The Mojave Desert is a vital resource to California and the nation. Its 25 million acres embrace important desert ecosystems, historic, scenic vistas and diverse recreation areas.
This vast area also contains one of the world's premier solar energy resources. Combined with proximity to large and growing urban centers, and relatively easy access to scarce existing transmission lines, this resource is a unique California asset.
To put this energy potential in perspective, developing only 2 percent of the land area in the Mojave Desert to produce solar energy would generate enough power to meet peak electricity load for the entire state.
California has long been the nation's leader in renewable and solar energy, until very recently producing almost 100 percent of the solar energy consumed in the United States. The first commercial-scale solar generating station was built in California in the 1980s.
The facility continues to generate clean energy today, demonstrating both the commercial reliability of solar energy and the unsurpassed quality of California's solar resource. In 2003, California continued its environmental leadership by enacting the nation's most aggressive renewable portfolio standard. It requires utilities to meet 20 percent of their portfolios with renewable energy by 2010, a goal likely to be extended this year to 33 percent by 2020.
Maintaining this leadership will not be easy. Much of the prime land for solar development is already protected by national parks and monuments, and over 16 million acres of the state's agricultural land is encumbered under the Williamson Act, making solar development more difficult to site. Access to transmission is also an issue, as new transmission can take up to 10 years to plan, permit and build.
Nearby Nevada and Arizona, which also boast excellent solar potential, are luring investment dollars, green jobs and the local environmental benefits of clean solar energy away from California.
Given the limited availability of prime solar land and the competition for solar investment dollars from neighboring states, California must take steps to preserve the full economic and environmental value of its solar resource.
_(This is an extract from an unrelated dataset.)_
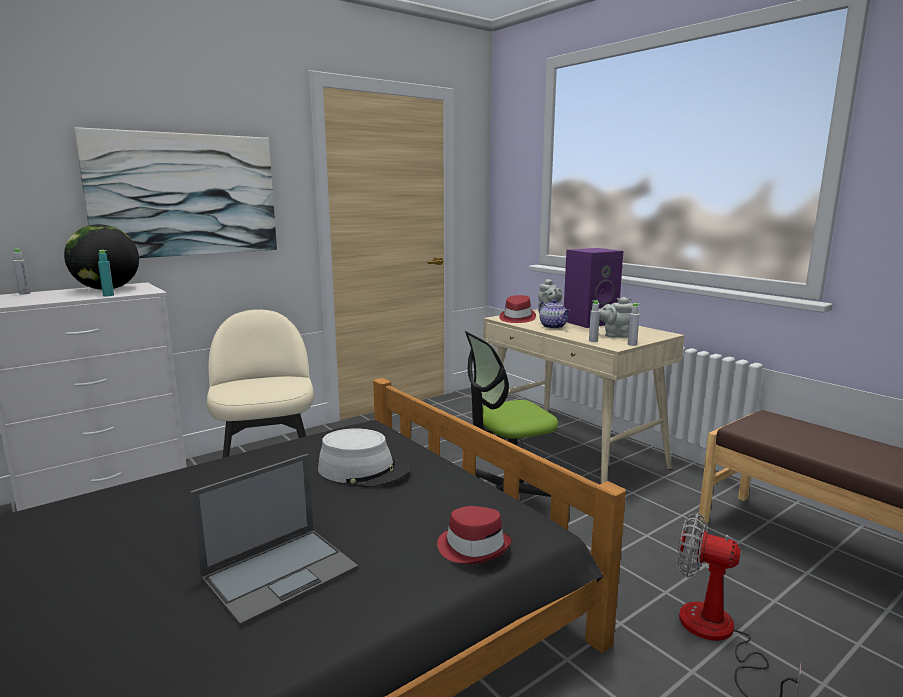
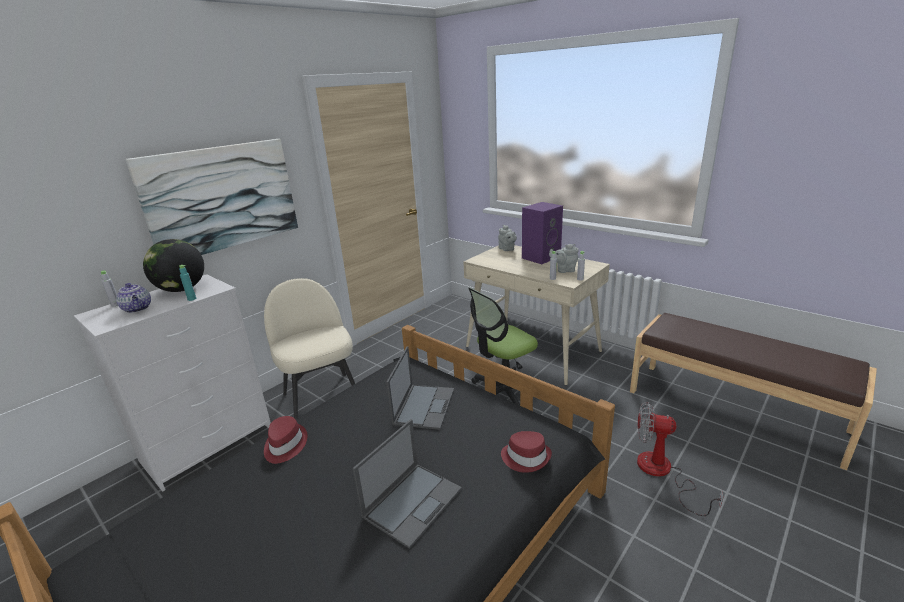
camera: 10 degrees left, 10 degrees up
(363, 470) = (424, 406): grey hat -> laptop
(516, 318) = (487, 259): red hat -> red hat (285, 445)
(554, 326) = (518, 265): teapot -> teapot (138, 309)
Currently planned and contracted solar projects in California's deserts will produce up to 50,000 green construction jobs, an estimated $30 billion in direct capital investment in California, and decades of clean energy produced for California in California.
Recent arguments that utility-scale solar projects will harm pristine desert habitat tend to overstate the extent of development and land use needed to meet the state's goals. Of course, there are large pristine areas of desert that should and can be protected from development. But there are also areas in the desert that have endured decades of human encroachment, and many planned solar projects target these areas.
The future of California's deserts and our nation depend on addressing these issues in a thoughtful and balanced manner. Climate change represents the single greatest threat to sensitive desert habitat, to humankind and to our economy. We have the technology and the mandate to address this challenge today. If managed wisely, development of environmentally responsible solar projects in California's deserts can both serve as a model for sustainable growth, and provide future generations with clean energy, jobs and a protected wilderness environment.
Shannon Eddy is executive director of the Large-Scale Solar Association, a nonpartisan solar advocacy group based in Sacramento whose purpose is to advance the utility-scale solar market through progressive policy mechanisms.